Sembra una ricetta della sorellina cuoca della lentigginosa Cristina Parodi, moglie del fan numero uno di Simona Ventura e dello spin doctor di Renzi, Giorgio Gori.
Prendete un centinaio di uomini in tuta, un po’ di elmetti gialli, tritolo quanto basta (350 Kg) e immergete tutto a 373 metri di profondità.
Dopo aver mescolato per bene aggiungete ogni tanto un pizzico di politici locali paraculo e una grattuggiata di dichiarazioni di solidarietà.
E’ una ricetta del 1995 ma è sempre attuale, valida anche per i giorni nostri.
Solo che ad oggi ci vuole un bel contorno di 600 milioni di euro, quelli spesi da allora dalla Regione Sardegna per tenere in vita le miniere della Carbosulcis con un bel po’ di milioni di finanziamento pubblico (35 milioni) per una perdita annuale di 25 milioni di euro.
Per la cronaca, come tenere in vita un cadavere in putrefazione facendo trasfusioni di sangue.
Ma per cosa protestano i minatori oggi? Pressapoco per le stesse cose di allora, e questo già dovrebbe dire qualcosa, ma soprattutto perché illusi dalla possibilità che l’azienda che vende il carbone all’Enel possa essere riconvertita ad una più moderna e pulita stazione di stoccaggio della CO2 nel sottosuolo.
Il problema è che, a detta di molti, la soluzione prospettata è una pia illusione visti i costi per realizzarla e la possibilità che l’Enel si rivolga ad altri per ottenere le stesse materie prime ad un prezzo e una qualità più vantaggiose.
Entro il 31 dicembre la Regione indirà un nuovo bando internazionale per realizzare una nuova centrale a basse emissioni di Co2. Sperando che la Alcoa di turno decida di puntare sull’isola ma le prospettive sono più nere che rosee, oggi diremmo di ben più di 50 sfumature di grigio.
Che ti fa il minatore? Protesta. Come hanno protestato i colleghi lavoratori autoesiliatisi all’Asinara o altri sulle gru, sui tetti, sulle torri e così via.
In questi giorni e con l’aggravarsi della crisi (un lavoratore si è persino tagliato le vene ai polsi per protesta) non fanno altro che arrivare, come era ovvio, proclami di solidarietà da parte di politici, alcuni dei quali hanno pure indossato l’elmetto e si sono calati in profondità, salvo poi tornare a casa a cenare con i familiari al fresco e all’aria pura, che suonano come una beffa.
Nessuno però ha avuto il coraggio di far notare che non c’è nessun motivo reale per continuare a estrarre carbone (per altro di qualità non eccelsa) dalle miniere del Sulcis e soprattutto non l’hanno detto ai lavoratori.
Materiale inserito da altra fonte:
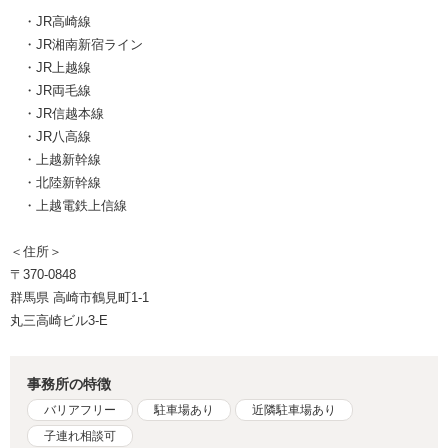
・JR高崎線
・JR湘南新宿ライン
・JR上越線
・JR両毛線
・JR信越本線
・JR八高線
・上越新幹線
・北陸新幹線
・上越電鉄上信線
＜住所＞
〒370-0848
群馬県 高崎市鶴見町1-1
丸三高崎ビル3-E
事務所の特徴
バリアフリー
駐車場あり
近隣駐車場あり
子連れ相談可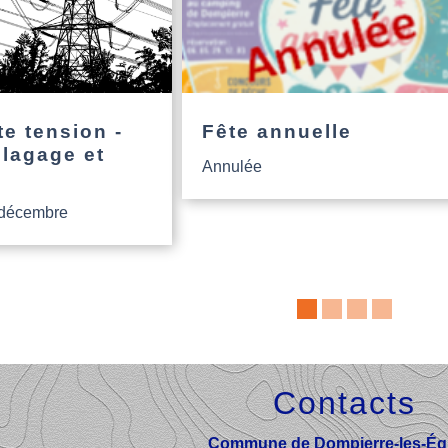
e tension -
Fête annuelle
élagage et
Annulée
 décembre
Contacts
Commune de Dompierre-les-Égl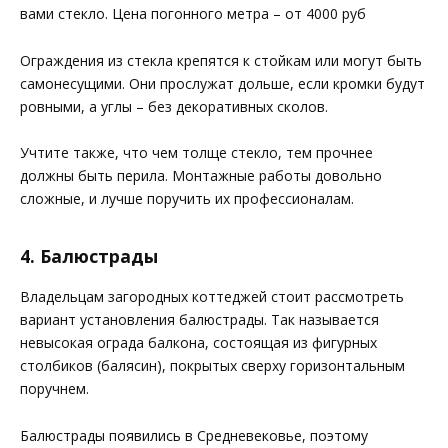
вами стекло. Цена погонного метра – от 4000 руб
Ограждения из стекла крепятся к стойкам или могут быть
самонесущими. Они прослужат дольше, если кромки будут
ровными, а углы – без декоративных сколов.
Учтите также, что чем толще стекло, тем прочнее
должны быть перила. Монтажные работы довольно
сложные, и лучше поручить их профессионалам.
4. Балюстрады
Владельцам загородных коттеджей стоит рассмотреть
вариант установления балюстрады. Так называется
невысокая ограда балкона, состоящая из фигурных
столбиков (балясин), покрытых сверху горизонтальным
поручнем.
Балюстрады появились в Средневековье, поэтому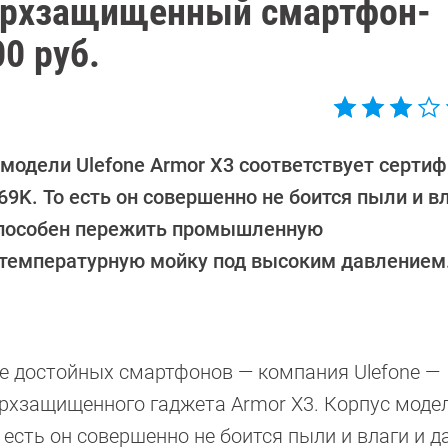
ерхзащищенный смартфон-
0 руб.
 модели Ulefone Armor X3 соответствует серти
69K. То есть он совершенно не боится пыли и в
пособен пережить промышленную
температурную мойку под высоким давлением
е достойных смартфонов — компания Ulefone —
ерхзащищенного гаджета Armor X3. Корпус моде
 есть он совершенно не боится пыли и влаги и д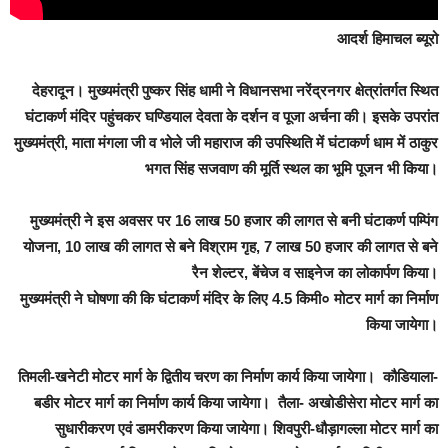
आदर्श हिमाचल ब्यूरो
देहरादून। मुख्यमंत्री पुष्कर सिंह धामी ने विधानसभा नरेंद्रनगर क्षेत्रांतर्गत स्थित
घंटाकर्ण मंदिर पहुंचकर घण्डियाल देवता के दर्शन व पूजा अर्चना की। इसके उपरांत
मुख्यमंत्री, माता मंगला जी व भोले जी महाराज की उपस्थिति में घंटाकर्ण धाम में ठाकुर
भगत सिंह सजवाण की मूर्ति स्थल का भूमि पूजन भी किया।
मुख्यमंत्री ने इस अवसर पर 16 लाख 50 हजार की लागत से बनी घंटाकर्ण पम्पिंग
योजना, 10 लाख की लागत से बने विश्राम गृह, 7 लाख 50 हजार की लागत से बने
रैन शेल्टर, बेंचेज व साइनेज का लोकार्पण किया।
मुख्यमंत्री ने घोषणा की कि घंटाकर्ण मंदिर के लिए 4.5 किमी० मोटर मार्ग का निर्माण
किया जायेगा।
तिमली-खनेटी मोटर मार्ग के द्वितीय चरण का निर्माण कार्य किया जायेगा। कौडियाला-
बडीर मोटर मार्ग का निर्माण कार्य किया जायेगा। तैला- अखोडीसेरा मोटर मार्ग का
सुधारीकरण एवं डामरीकरण किया जायेगा। शिवपुरी-धौड़ागल्ला मोटर मार्ग का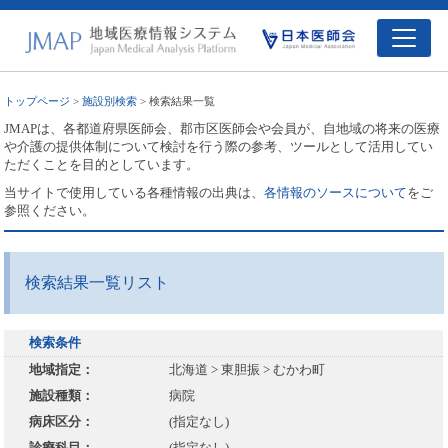
トップページ
>
施設別検索
> 検索結果一覧
JMAPは、各都道府県医師会、郡市区医師会や会員が、自地域の将来の医療
や介護の提供体制について検討を行う際の参考、ツールとして活用してい
ただくことを目的としています。
当サイトで使用している各種情報の出典は、
各情報のソースについて
をご
参照ください。
検索結果一覧リスト
検索条件
地域指定：
北海道 > 東胆振 > むかわ町
施設種類：
病院
病床区分：
(指定なし)
診療科目：
(指定なし)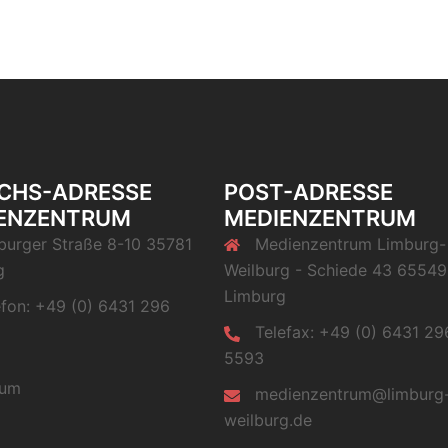
CHS-ADRESSE
POST-ADRESSE
ENZENTRUM
MEDIENZENTRUM
burger Straße 8-10 35781
Medienzentrum Limburg-
g
Weilburg - Schiede 43 65549
Limburg
efon: +49 (0) 6431 296
Telefax: +49 (0) 6431 29
5593
sum
medienzentrum@limburg
weilburg.de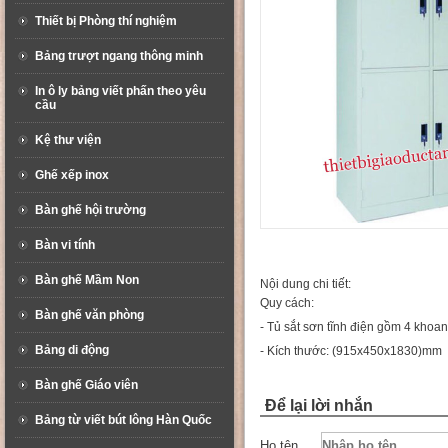
Thiết bị Phòng thí nghiệm
Bảng trượt ngang thông minh
In ô ly bảng viết phấn theo yêu
cầu
Kệ thư viện
Ghế xếp inox
Bàn ghế hội trường
Bàn vi tính
Bàn ghế Mầm Non
Nội dung chi tiết:
Quy cách:
Bàn ghế văn phòng
- Tủ sắt sơn tĩnh điện gồm 4 khoa
Bảng di động
- Kích thước: (915x450x1830)mm
Bàn ghế Giáo viên
Để lại lời nhắn
Bảng từ viết bút lông Hàn Quốc
Họ tên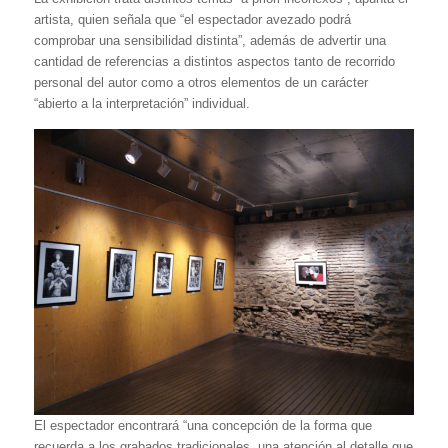
artista, quien señala que “el espectador avezado podrá
comprobar una sensibilidad distinta”, además de advertir una
cantidad de referencias a distintos aspectos tanto de recorrido
personal del autor como a otros elementos de un carácter
“abierto a la interpretación” individual.
El espectador encontrará “una concepción de la forma que
recuerda a los grabados tradicionales, una atención al detalle que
La Regione ha preferito continuare a foraggiare un’impresa fallimentare con soldi pubblici, i sindacati invece che svolgere un ruolo di mediazione hanno aizzato, come sempre, contro il nemico di turno illudendo tante famiglie, e i fondi che sarebbero stati ben spesi per la riconversione anche professionale dei lavoratori sono stati gettati al vento, un po’ come i fumi inquinanti di cui si parla ogni giorno.
I politici, a causa del loro assistenzialismo a fini elettorali, i sindacalisti, interessati a battaglie ideologiche fuori dal tempo e qualche dirigente dell’Enel pronto ad approfittarsi della situazione fino a quando è convenuto per poi scaricare tutto addosso ai lavoratori, dovrebbero sì a turno scendere nel pozzo e spiegare chiaramente ai lavoratori che per anni sono stati presi per i fondelli, anche se, sarebbe ingeneroso nei loro confronti, è difficile immaginare che loro non sapessero che la situazione non poteva andare avanti per molto.
Per questo la protesta è inutile, detto con rispetto, non è cattiveria, i lavoratori potrebbero anche mozzarsi le mani di netto ma all’atto pratico sarebbe un ricatto sociale ed economico inaccettabile, oltre che razionalmente sbagliato. La storia ci dice che queste proteste raramente hanno portato a qualcosa, al massimo hanno prolungato un’agonia.
Chi ha sbagliato deve pagare, si capisce la frustrazione e la disperazione, ma continuare a protestare in questo modo, per rianimare un filone produttivo morto e sepolto da tempo, è come protestare contro la morte di un parente asserragliandosi nella camera mortuaria.